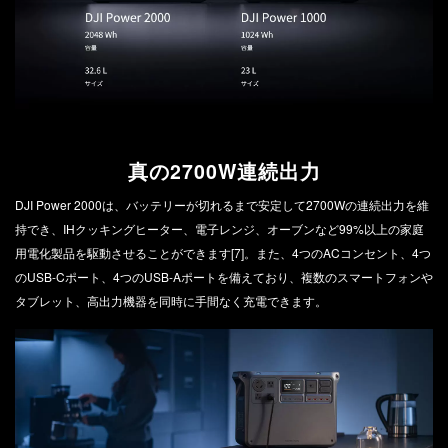
真の2700W連続出力
DJI Power 2000は、バッテリーが切れるまで安定して2700Wの連続出力を維
持でき、IHクッキングヒーター、電子レンジ、オーブンなど99%以上の家庭
用電化製品を駆動させることができます[7]。また、4つのACコンセント、4つ
のUSB-Cポート、4つのUSB-Aポートを備えており、複数のスマートフォンや
タブレット、高出力機器を同時に手間なく充電できます。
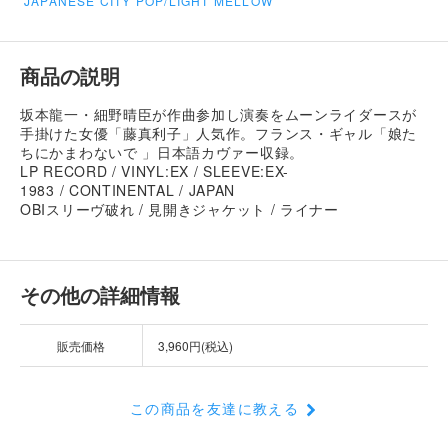
JAPANESE CITY POP/LIGHT MELLOW
商品の説明
坂本龍一・細野晴臣が作曲参加し演奏をムーンライダースが
手掛けた女優「藤真利子」人気作。フランス・ギャル「娘た
ちにかまわないで 」日本語カヴァー収録。
LP RECORD / VINYL:EX / SLEEVE:EX-
1983 / CONTINENTAL / JAPAN
OBIスリーヴ破れ / 見開きジャケット / ライナー
その他の詳細情報
販売価格
3,960円(税込)
この商品を友達に教える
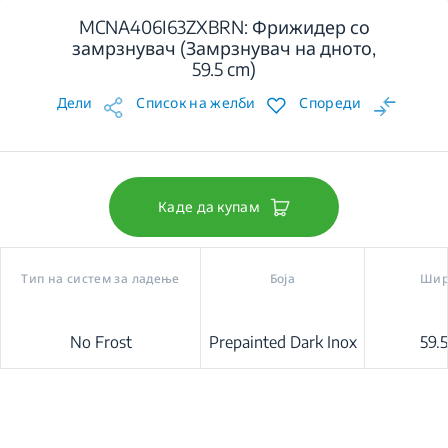
MCNA406I63ZXBRN: Фрижидер со
замрзнувач (Замрзнувач на дното,
59.5 cm)
Дели
Список на желби
Спореди
Каде да купам
Тип на систем за ладење
Боја
Шир
No Frost
Prepainted Dark Inox
59.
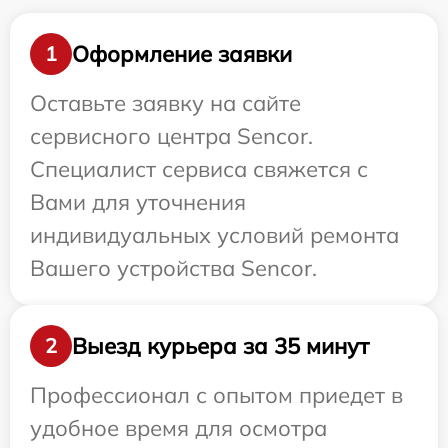
Оформление заявки
1
Оставьте заявку на сайте
сервисного центра Sencor.
Специалист сервиса свяжется с
Вами для уточнения
индивидуальных условий ремонта
Вашего устройства Sencor.
Выезд курьера за 35 минут
2
Профессионал с опытом приедет в
удобное время для осмотра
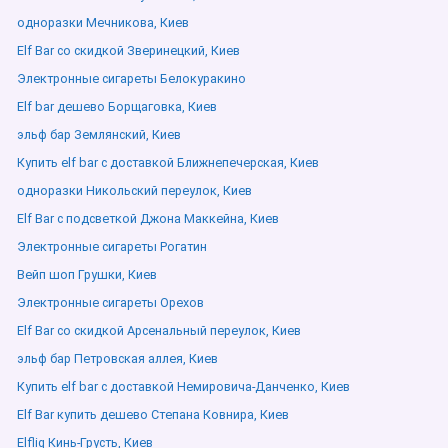
одноразки Мечникова, Киев
Elf Bar со скидкой Зверинецкий, Киев
Электронные сигареты Белокуракино
Elf bar дешево Борщаговка, Киев
эльф бар Землянский, Киев
Купить elf bar с доставкой Ближнепечерская, Киев
одноразки Никольский переулок, Киев
Elf Bar с подсветкой Джона Маккейна, Киев
Электронные сигареты Рогатин
Вейп шоп Грушки, Киев
Электронные сигареты Орехов
Elf Bar со скидкой Арсенальный переулок, Киев
эльф бар Петровская аллея, Киев
Купить elf bar с доставкой Немировича-Данченко, Киев
Elf Bar купить дешево Степана Ковнира, Киев
Elfliq Кинь-Грусть, Киев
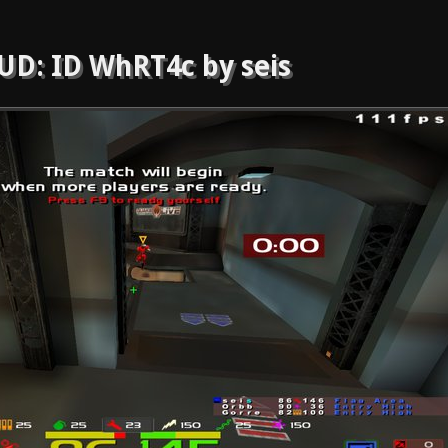
UD: ID WhRT4c by seis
----------
▸ Your task
Reproduce the entries exactly, from the line with "坂本龍一・細野晴臣が作曲参加し演奏をムーンライダースが" to the line with "сервисного центра Sencor.", both lines included, keeping no pictures.

▸ Answer section
坂本龍一・細野晴臣が作曲参加し演奏をムーンライダースが
手掛けた女優「藤真利子」人気作。フランス・ギャル「娘た
ちにかまわないで 」日本語カヴァー収録。
LP RECORD / VINYL:EX / SLEEVE:EX-
1983 / CONTINENTAL / JAPAN
OBIスリーヴ破れ / 見開きジャケット / ライナー
その他の詳細情報
販売価格
3,960円(税込)
この商品を友達に教える
MCNA406I63ZXBRN: Фрижидер со
замрзнувач (Замрзнувач на дното,
59.5 cm)
Дели
Список на желби
Спореди
Каде да купам
Тип на систем за ладење
Боја
Шир
No Frost
Prepainted Dark Inox
59.
Оформление заявки
1
Оставьте заявку на сайте
сервисного центра Sencor.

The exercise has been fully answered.